The EUA process might be reasonably jettisoned, Mina said, particularly given that lab-developed tests needn’t go through the same process as test kits that are commercially distributed.
“We’re just continuing to be stuck in this regulatory landscape that was never designed for a public health emergency,” he said, adding that the federal government agencies involved are “treating it as though it’s just another day.” Several of these test strips are in trial, but even a small manufacturer could turn out a million of them each week. “The government should be recognizing the potential for these tools as a core technology,” Mina said, and invite the National Institutes of Health and other agencies along with manufacturers to develop and push this approach to market.
“There is a groundswell of support at the federal level” for this approach, Mina said, adding that he has heard from members of the House and Senate along with several governors. Still, the CMS and FDA are reluctant to make the needed regulatory changes, but he said White House senior adviser Jared Kushner is aware of these tests. It may be necessary to push the case at the Oval Office, Mina said. “Otherwise, we’re stuck in this limbo where no one feels this is their problem.”
While it is difficult to accelerate vaccine and drug research, Mina said, “this is something we can actually do at warp speed.”
Concerns over diagnostic test accuracy also increasing
Despite the recent emphasis on surveillance testing, there is also concern about the accuracy of diagnostic testing as described in an editorial appearing Aug. 6 in the New England Journal of Medicine. The authors, which include Aaron Kesselheim of Harvard University Medical School, argue that current diagnostic tests are insufficient for even diagnostic use, let alone for any other purposes.

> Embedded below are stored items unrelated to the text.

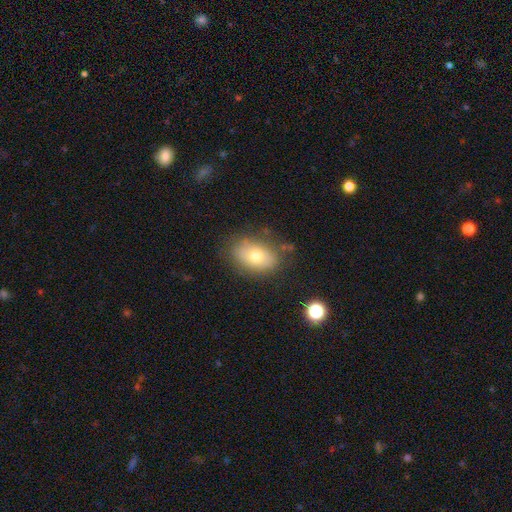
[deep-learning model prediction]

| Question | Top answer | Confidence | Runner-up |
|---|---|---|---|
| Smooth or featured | smooth | 70% | featured or disk (21%) |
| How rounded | in between | 84% | round (15%) |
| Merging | none | 76% | minor disturbance (16%) |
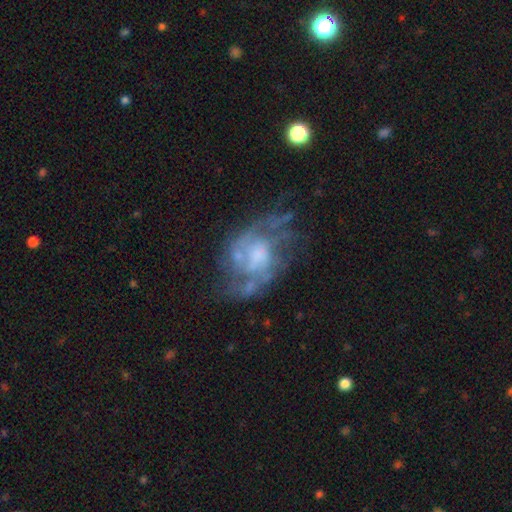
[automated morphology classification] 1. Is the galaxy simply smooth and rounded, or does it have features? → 77% featured or disk, 15% smooth, 9% star or artifact.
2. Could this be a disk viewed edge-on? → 97% no, 3% yes.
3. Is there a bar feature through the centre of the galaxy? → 69% no, 26% weak, 5% strong.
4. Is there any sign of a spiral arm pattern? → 74% yes, 26% no.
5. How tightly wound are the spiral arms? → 45% medium, 29% tight, 27% loose.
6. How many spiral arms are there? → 36% can't tell (tied), 36% 2 (tied), 13% 3, 6% 1, 6% 4, 4% more than 4.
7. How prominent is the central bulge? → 38% moderate, 25% small, 21% none, 14% large, 2% dominant.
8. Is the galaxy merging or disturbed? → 48% none, 25% major disturbance, 22% minor disturbance, 5% merger.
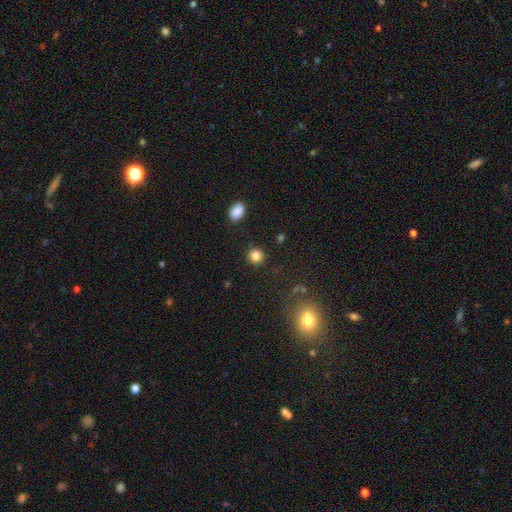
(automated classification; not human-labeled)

The authors said the FDA has allowed reverse transcriptase polymerase chain reaction (RT-PCR) tests onto the market when the sponsor establishes the candidate test’s agreement with an authorized PCR test. They said the use of contrived samples or known positive samples can lead to overestimates of test sensitivity, given that swabs may not acquire infected material in routine use.
They cite a preprint review of five studies of nearly 960 subjects that individually returned a false negative rate ranging from 2% to 29%. While the quality of the underlying studies was uneven, the evidence thus derived “raises concerns about frequent false negative RT-PCR results.”
A reasonable estimate of the sensitivity of a typical PCR test for the SARS-CoV-2 virus may be closer to 70%, but when the pre-test probability of infection is in the range of 50%, such a sensitivity could yield a negative rate of 23%, which they said is “far too high to safely assume someone is uninfected.” The authors recommended that the FDA require the developer to disclose test sensitivity and specificity at the time of marketing authorization.
Another recommendation is that stakeholders and federal government agencies establish a threshold for ruling out infection “for a variety of clinical situations.” Given that such a threshold “is a value judgment, public input will be crucial.”